Friday, December 24, 2010

COBOL/370 compile with OPTIMIZE and TEST?

I'm just now recovering a program that was originally compiled using COBOL/370 V1.2.0.

The signature indicates that OPTIMIZE and TEST were both specified as options to the compiler and analysis of the load module confirms that SYM records are present (confirming the TEST option)  and analysis of the CSECT confirms that procedure division code has been re-located (confirming the OPTIMIZE option).

Currently I do not have COBOL/370 V1.2.0. I only have V1.1.1 and I have compiled the recovered source with this version only to receive this warning message:

IGYOS4022-W   The "OPTIMIZE" option was discarded due to option conflict resolution.  The "TEST" option from "PROCESS/CBL" statement took precedence.

So what exactly is going on here?

Did IBM slip up with V1.2.0 and allow both OPT and TEST?

Did I interpret the option bits in the program signature incorrectly? It would certainly be nice to have the V1.2.0 compiler and to confirm that it allowed OPT and TEST concurrently.

It would also be nice to understand why OPT and TEST are deemed to be in conflict since the program being recovered has apparently been running just fine for the past 12 years.

Sunday, August 15, 2010

Who I am...

I've been digging into machine code for about 30 years.

It started in 1979 after I graduated college and began work as a systems programmer for AT&T General Departments.

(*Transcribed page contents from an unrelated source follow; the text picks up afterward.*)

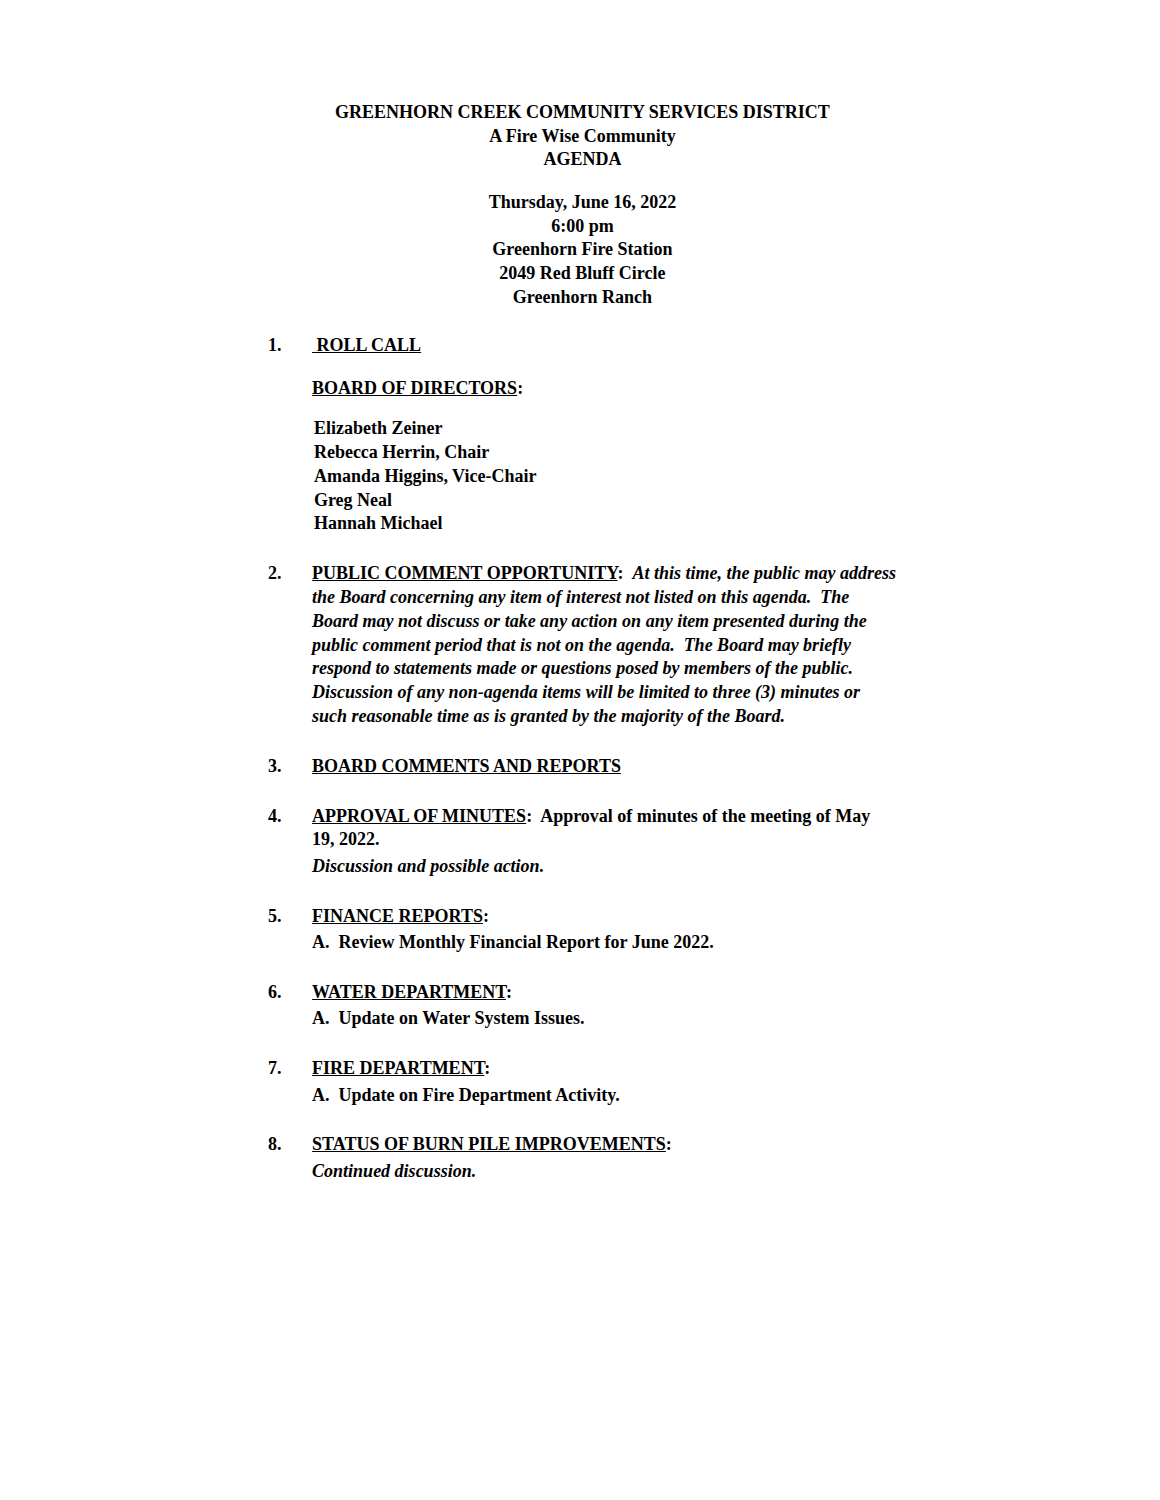GREENHORN CREEK COMMUNITY SERVICES DISTRICT A Fire Wise Community AGENDA Thursday, June 16, 2022 6:00 pm Greenhorn Fire Station 2049 Red Bluff Circle Greenhorn Ranch
ROLL CALL
BOARD OF DIRECTORS:
Elizabeth Zeiner Rebecca Herrin, Chair Amanda Higgins, Vice-Chair Greg Neal Hannah Michael
PUBLIC COMMENT OPPORTUNITY: At this time, the public may address the Board concerning any item of interest not listed on this agenda. The Board may not discuss or take any action on any item presented during the public comment period that is not on the agenda. The Board may briefly respond to statements made or questions posed by members of the public. Discussion of any non-agenda items will be limited to three (3) minutes or such reasonable time as is granted by the majority of the Board.
BOARD COMMENTS AND REPORTS
APPROVAL OF MINUTES: Approval of minutes of the meeting of May 19, 2022.
Discussion and possible action.
FINANCE REPORTS:
A. Review Monthly Financial Report for June 2022.
WATER DEPARTMENT:
A. Update on Water System Issues.
FIRE DEPARTMENT:
A. Update on Fire Department Activity.
STATUS OF BURN PILE IMPROVEMENTS:
Continued discussion.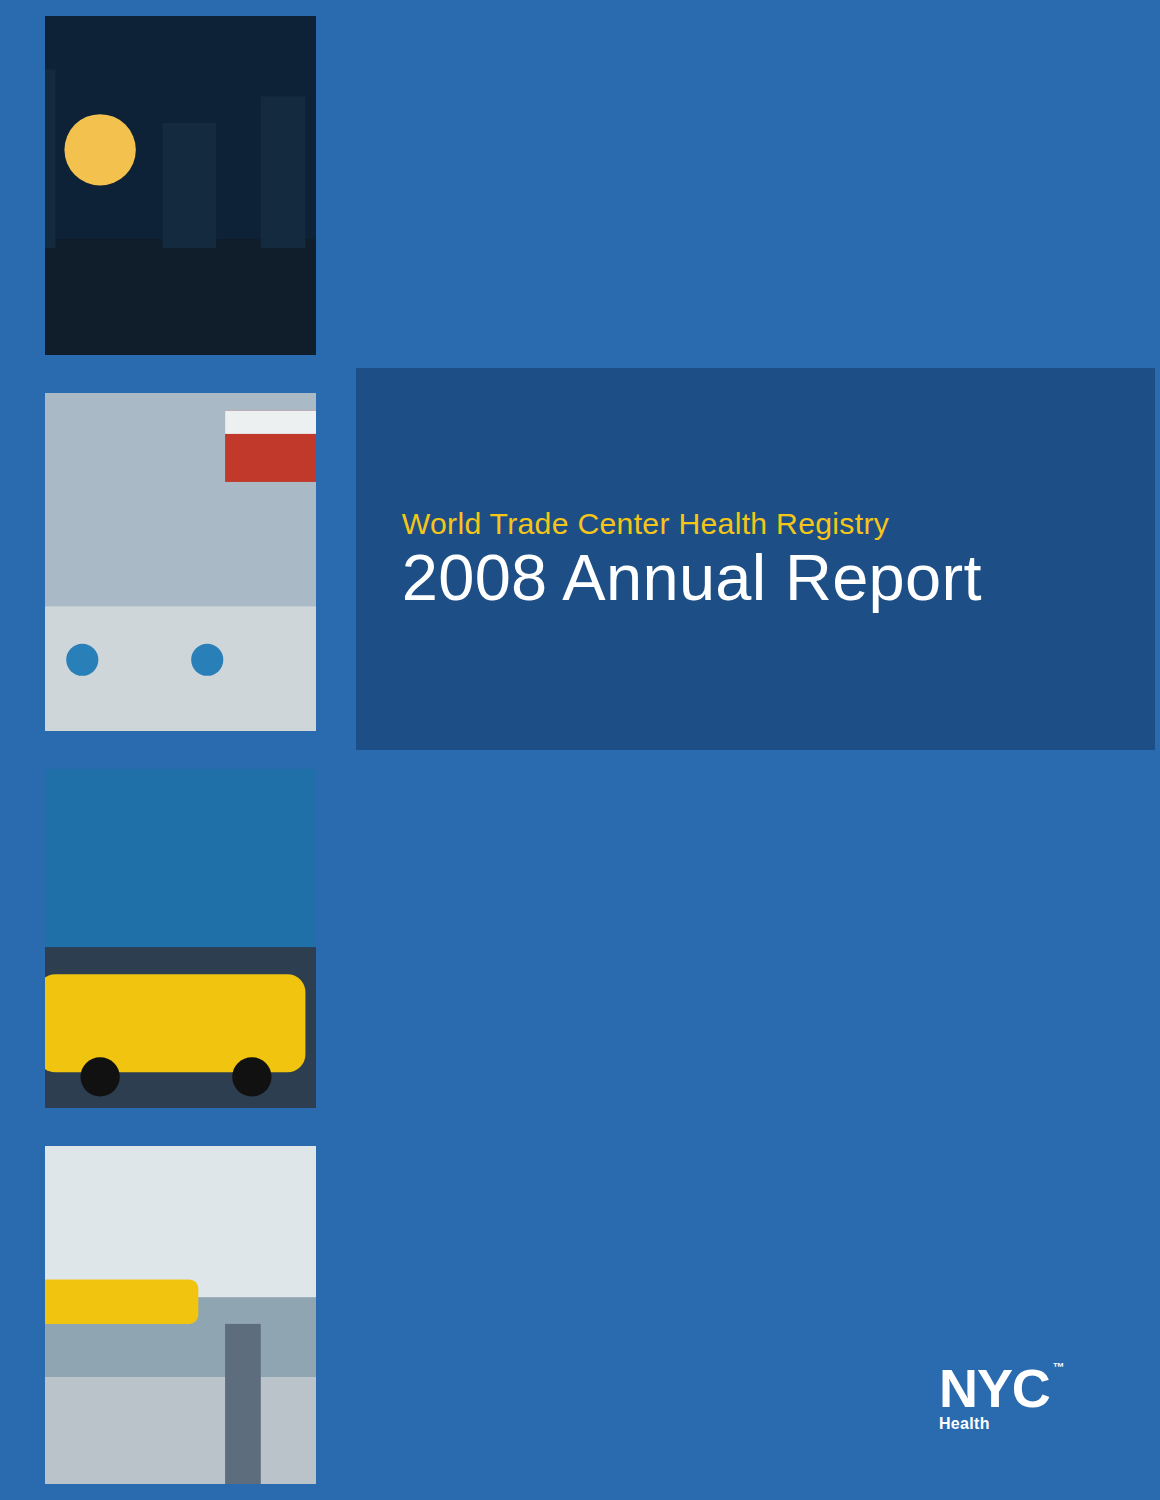World Trade Center Health Registry
2008 Annual Report
NYC™ Health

I was learning assembly language coding during the day and coincidentally taking an advanced undergraduate course in cryptology during the evening.

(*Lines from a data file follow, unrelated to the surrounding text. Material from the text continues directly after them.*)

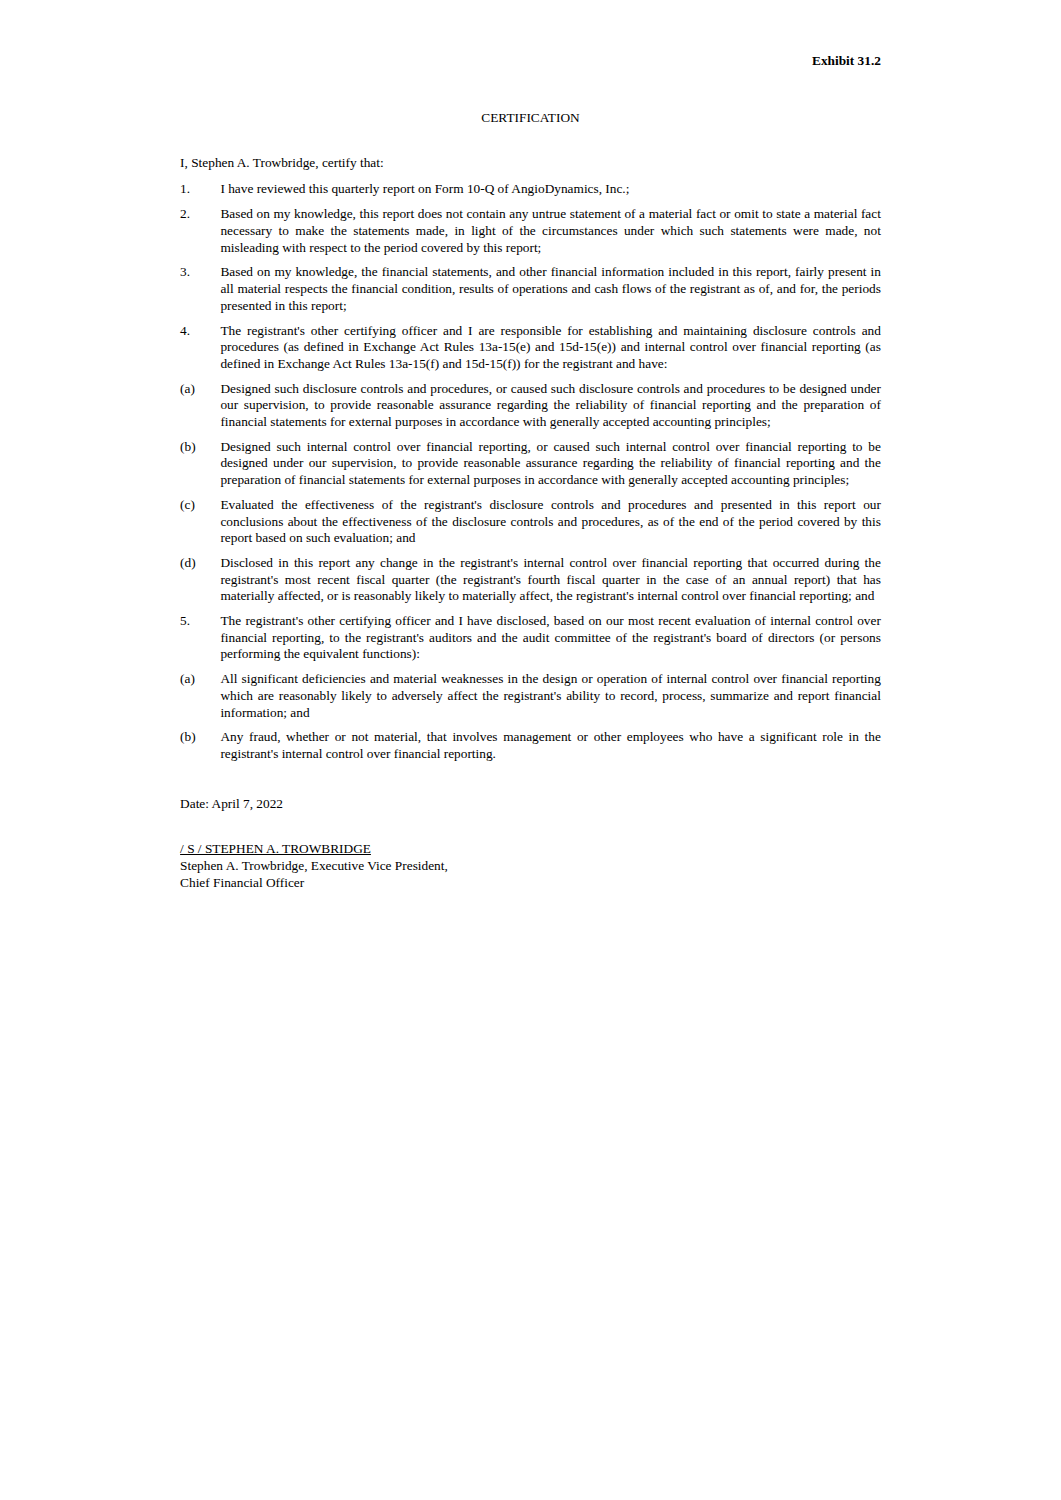Exhibit 31.2
CERTIFICATION
I, Stephen A. Trowbridge, certify that:
| 1. | I have reviewed this quarterly report on Form 10-Q of AngioDynamics, Inc.; |
| 2. | Based on my knowledge, this report does not contain any untrue statement of a material fact or omit to state a material fact necessary to make the statements made, in light of the circumstances under which such statements were made, not misleading with respect to the period covered by this report; |
| 3. | Based on my knowledge, the financial statements, and other financial information included in this report, fairly present in all material respects the financial condition, results of operations and cash flows of the registrant as of, and for, the periods presented in this report; |
| 4. | The registrant's other certifying officer and I are responsible for establishing and maintaining disclosure controls and procedures (as defined in Exchange Act Rules 13a-15(e) and 15d-15(e)) and internal control over financial reporting (as defined in Exchange Act Rules 13a-15(f) and 15d-15(f)) for the registrant and have: |
| (a) | Designed such disclosure controls and procedures, or caused such disclosure controls and procedures to be designed under our supervision, to provide reasonable assurance regarding the reliability of financial reporting and the preparation of financial statements for external purposes in accordance with generally accepted accounting principles; |
| (b) | Designed such internal control over financial reporting, or caused such internal control over financial reporting to be designed under our supervision, to provide reasonable assurance regarding the reliability of financial reporting and the preparation of financial statements for external purposes in accordance with generally accepted accounting principles; |
| (c) | Evaluated the effectiveness of the registrant's disclosure controls and procedures and presented in this report our conclusions about the effectiveness of the disclosure controls and procedures, as of the end of the period covered by this report based on such evaluation; and |
| (d) | Disclosed in this report any change in the registrant's internal control over financial reporting that occurred during the registrant's most recent fiscal quarter (the registrant's fourth fiscal quarter in the case of an annual report) that has materially affected, or is reasonably likely to materially affect, the registrant's internal control over financial reporting; and |
| 5. | The registrant's other certifying officer and I have disclosed, based on our most recent evaluation of internal control over financial reporting, to the registrant's auditors and the audit committee of the registrant's board of directors (or persons performing the equivalent functions): |
| (a) | All significant deficiencies and material weaknesses in the design or operation of internal control over financial reporting which are reasonably likely to adversely affect the registrant's ability to record, process, summarize and report financial information; and |
| (b) | Any fraud, whether or not material, that involves management or other employees who have a significant role in the registrant's internal control over financial reporting. |
Date: April 7, 2022
/ S / STEPHEN A. TROWBRIDGE
Stephen A. Trowbridge, Executive Vice President,
Chief Financial Officer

At some point I posed a question to Tom Storms, my mentor at the time, along the lines of "If the assembler creates machine code from source code then what program takes machine code and recreates the source code?" His reply was that there was no such program to do that and as mentors are sometimes wont to do he added that it couldn't be done. Now, having just gone through a course describing the myriad ways of encoding and enciphering messages and the equally myriad ways of decoding and deciphering those messages without benefit of code books or keys (aka cryptanalysis or codebreaking), I almost immediately took up Tom's implicit challenge. The result was a batch disassembler that examined the machine code version of a program and churned out an assembler source code file.

Upon showing my work to Tom, he mentioned that IBM had a debug facility that featured a command to disassemble the code. He then proceeded to show me how it worked and we discovered that, unlike my program, it could not distinguish base registers and therefore could not generate labels for branch points or operands and it could not process over constants embedded in the machine code!

Eventually, I used my disassembler on a COBOL program to see if the machine code version of that program matched the source code version. I ran the machine code version through the disassembler while the applications programmer recompiled the source code version with an option that produced a listing showing what machine code the compiler had generated. The versions did not match and this told the applications fellow what he needed to know. At that point it struck me that if I could take machine code and recreate assembler code what was to prevent me from taking the machine code and recreating COBOL code provided the executable program had originally been created from COBOL source code?

Assembler source code (with the exception of macros) generates a one for one correspondence between assembler instruction and machine instruction and thus is very much like enciphering. COBOL (and all other higher level languages) generates a one to many correspondence between COBOL statement and machine instruction and is more along the lines of encoding. All I need do is to analyze the patterns of machine code that COBOL statements generated and then match them to the machine code in order to recover the COBOL source code.

Thirty years on and I am still doing just that.

You can think of a COBOL compiler as a code book used to encode instructions for the computer. The programmer writes the instruction in language that a human can read and understand and then the compiler encodes those instructions into machine code which the computer reads and "understands." Simply stated, programmers work with the source code while computers work with the machine code. What happens if the machine code version of the program is lost? The programmer simply recompiles the source code. What happens if the source code is lost? The computer still runs the program but now the programmer has only an indecipherable version should changes be required.

Recovering the source code is the only way to put the programmer back in touch with and in control of the program.

Most interestingly (and oft times frustrating) for me is that the code book is constantly changing. New versions, releases and maintenance levels of the COBOL compiler continue to be released. New features and statements are added to the COBOL language. The practical implication for source recovery is that I must continually keep up with the changes to the code book.

It has been quite an adventure and I hope to share some of the discoveries I've made on the journey with all those sharing an interest in programming and cryptology.